What is being asked: Copy the lines of the records below word for word, from the line containing "kingdom: Plantae" through the line containing "scientific name: Cerinthe major", including both of those lines.
* Start Given data *
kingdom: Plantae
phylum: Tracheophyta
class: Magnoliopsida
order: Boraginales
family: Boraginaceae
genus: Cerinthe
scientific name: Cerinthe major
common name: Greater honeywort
* End Given data *
* Start Given data *
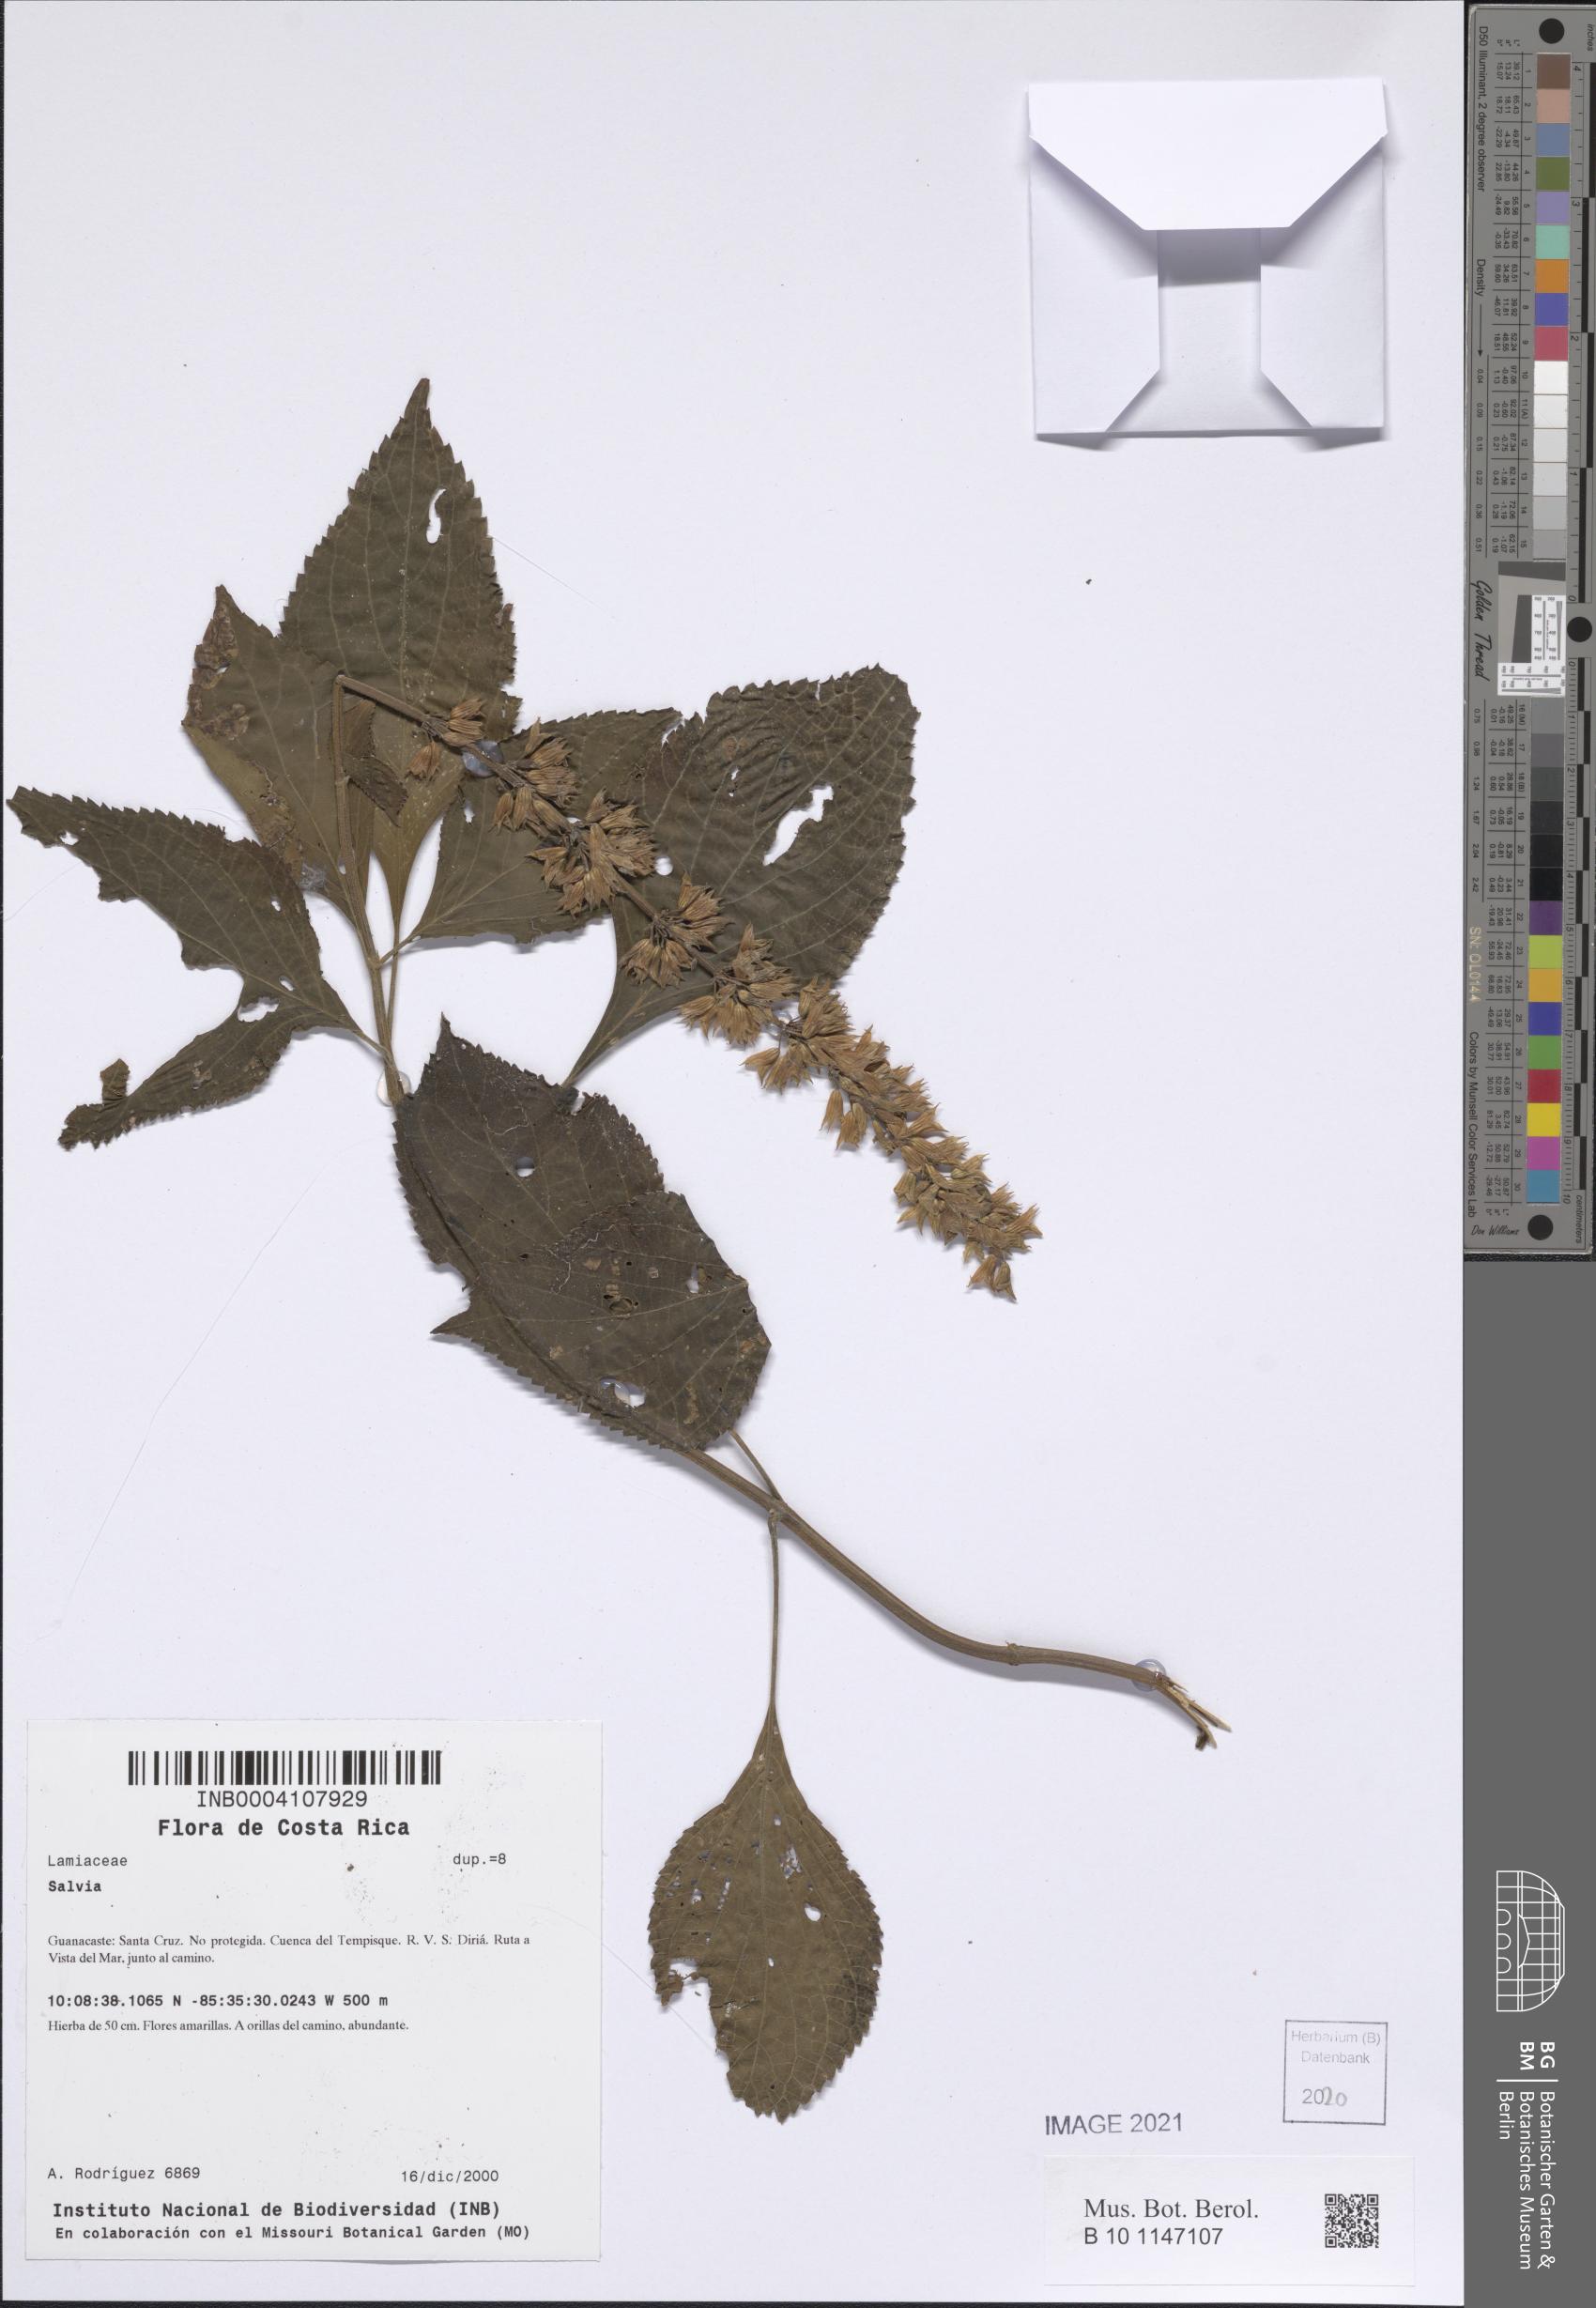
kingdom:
* End Given data *
Response below:
kingdom: Plantae
phylum: Tracheophyta
class: Magnoliopsida
order: Boraginales
family: Boraginaceae
genus: Cerinthe
scientific name: Cerinthe major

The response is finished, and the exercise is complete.